* Text for analysis
Table 2 gives the complete set of choice 10-tuples. To explain the layout of the table, we consider the row numbered 5. It serves to elicit the decision weight \( \pi ^{{{\text{w,n}}}}_{{\text{U}}} \) of event U when ranked worst and with no collapsing outcomes. The row concerns choices illustrated in Figure 1. Let us consider the first (left) matrix in Figure 1, with a choice between (33, 46, 65) and (16, 49, 68). The outcomes of the left prospect (indicated by a large plus sign in Figure 1) are given in Table 2 in the columns indicated by U, D, and R under the large plus sign. The outcomes of the right prospect (indicated by three small plus signs in Figure 1) are given in the columns indicated by U, D, and R under the three small plus signs in Table 2, where k = 1 corresponds with the first matrix in Figure 1. The second matrix in Figure 1 has the same left prospect as the first matrix, and its right prospect is as for the first matrix but now with k = 2. The page given to participants contained ten such matrixes, for k = 1, ..., 10. Figure 1 displays the cases for k = 1, 2, 3, 8, 9, and 10. In this way, the row numbered 5 in Table 2 concerns the choices depicted in Figure 1.

* What to do
A: Do these statements agree with the passage above on the choice 10-tuples of Table 2? Answer yes or no for each and quote the deciding words. (i) The page given to participants held ten matrixes. (ii) Figure 1 shows all ten values of k. (iii) The left prospect is marked in Figure 1 by three small plus signs.
B: Carry on the passage above on the choice 10-tuples of Table 2 from its final sentence.

* Listed records
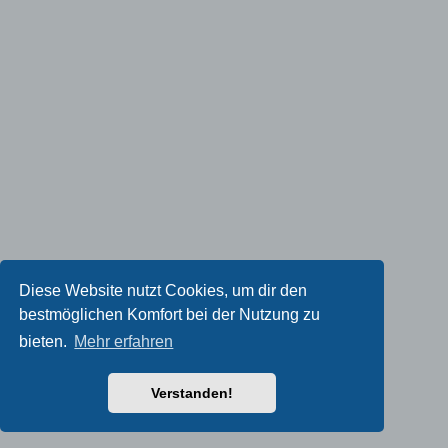
Diese Website nutzt Cookies, um dir den
bestmöglichen Komfort bei der Nutzung zu
bieten.
Mehr erfahren
Verstanden!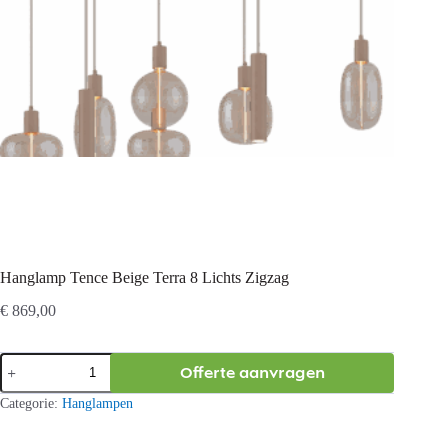
Hanglamp Tence Beige Terra 8 Lichts Zigzag
€
869,00
Hanglamp
Offerte aanvragen
Tence
Beige
Categorie:
Hanglampen
Terra
8
Lichts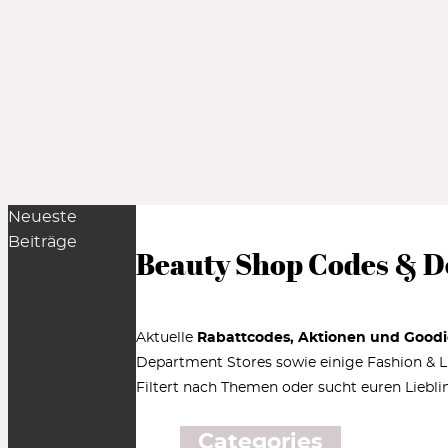
Neueste
Beiträge
Beauty Shop Codes & D
Aktuelle
Rabattcodes, Aktionen und Goodi
Department Stores sowie einige Fashion & Lif
Filtert nach Themen oder sucht euren Liebli
Categories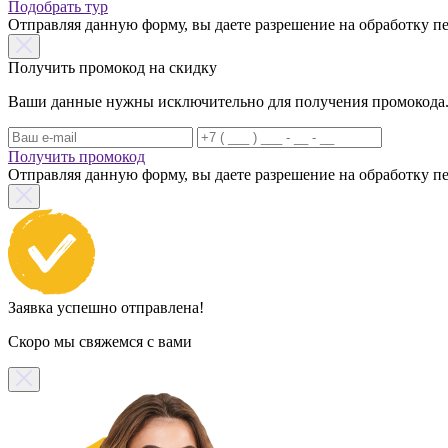
Подобрать тур
Отправляя данную форму, вы даете разрешение на обработку 
Получить промокод на скидку
Ваши данные нужны исключительно для получения промокода. Н
Получить промокод
Отправляя данную форму, вы даете разрешение на обработку 
Заявка успешно отправлена!
Скоро мы свяжемся с вами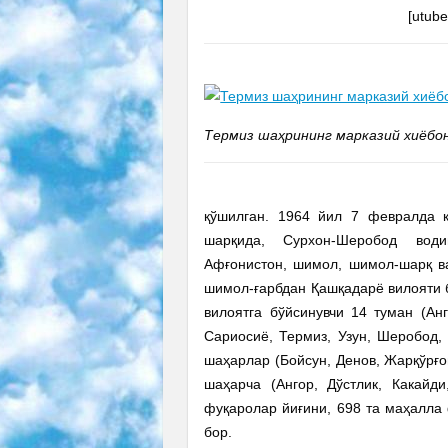
[utub
Термиз шаҳрининг марказий хиёбо
қўшилган. 1964 йил 7 февралда қ
шарқида, Сурхон-Шеробод вод
Афғонистон, шимол, шимол-шарқ ва
шимол-ғарбдан Қашқадарё вилояти 
вилоятга бўйсинувчи 14 туман (Анг
Сариосиё, Термиз, Узун, Шеробод, 
шаҳарлар (Бойсун, Денов, Жарқўрғо
шаҳарча (Ангор, Дўстлик, Какайд
фуқаролар йиғини, 698 та маҳалла 
бор.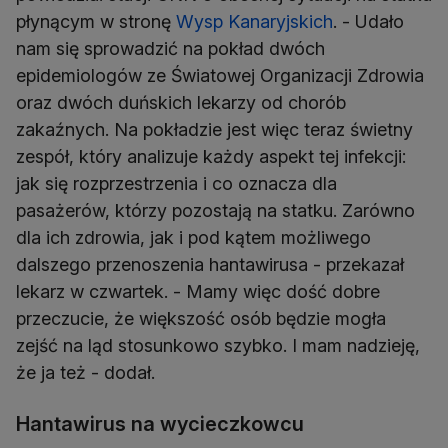
płynącym w stronę
Wysp Kanaryjskich
. - Udało
nam się sprowadzić na pokład dwóch
epidemiologów ze Światowej Organizacji Zdrowia
oraz dwóch duńskich lekarzy od chorób
zakaźnych. Na pokładzie jest więc teraz świetny
zespół, który analizuje każdy aspekt tej infekcji:
jak się rozprzestrzenia i co oznacza dla
pasażerów, którzy pozostają na statku. Zarówno
dla ich zdrowia, jak i pod kątem możliwego
dalszego przenoszenia hantawirusa - przekazał
lekarz w czwartek. - Mamy więc dość dobre
przeczucie, że większość osób będzie mogła
zejść na ląd stosunkowo szybko. I mam nadzieję,
że ja też - dodał.
Hantawirus na wycieczkowcu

* Answers to each task
A:
(i) Yes: "The page given to participants contained ten such matrixes, for k = 1, ..., 10."
(ii) No: "Figure 1 displays the cases for k = 1, 2, 3, 8, 9, and 10."
(iii) No: "The outcomes of the left prospect (indicated by a large plus sign in Figure 1)"

B:
Table 2 Stimuli and results

Elicitations of decision weights with best or worst ranks when there are degenerate prospects, indicated by superscript d, occurred for the 10-tuples number 2, 6, 8, 12, 14, and 18 in Table 2. Then either \( B + r_{1} = r_{2} = r_{3} \) or r 1 = r 2 = r 3 in Figure 3. For example, the second 10-tuple first considers a choice between (54, 24, 24) and (27, 27, 27) (for k = 1), and then a choice between (54, 24, 24) and (30, 30, 30) (for k = 2); etc. For each choice in this 10-tuple the second option is degenerate.

Elicitations of decision weights when there are no degenerate prospects, indicated by superscript n, occurred for the 10-tuples 1, 5, 7, 11, 13, and 17. For example, the first 10-tuple first considers a choice between (64, 29, 13) and (47, 32, 16), and then a choice between (64, 29, 13) and (50, 35, 19); etc. Although there are no degenerate prospects now, the rank of the first outcome (regarding the U event) is best, as it is for the second 10-tuple, and the same decision weight should result for event U from the first and the second 10-tuple according to prospect theory. Degeneracy effects will, however, generate differences between these decision weights.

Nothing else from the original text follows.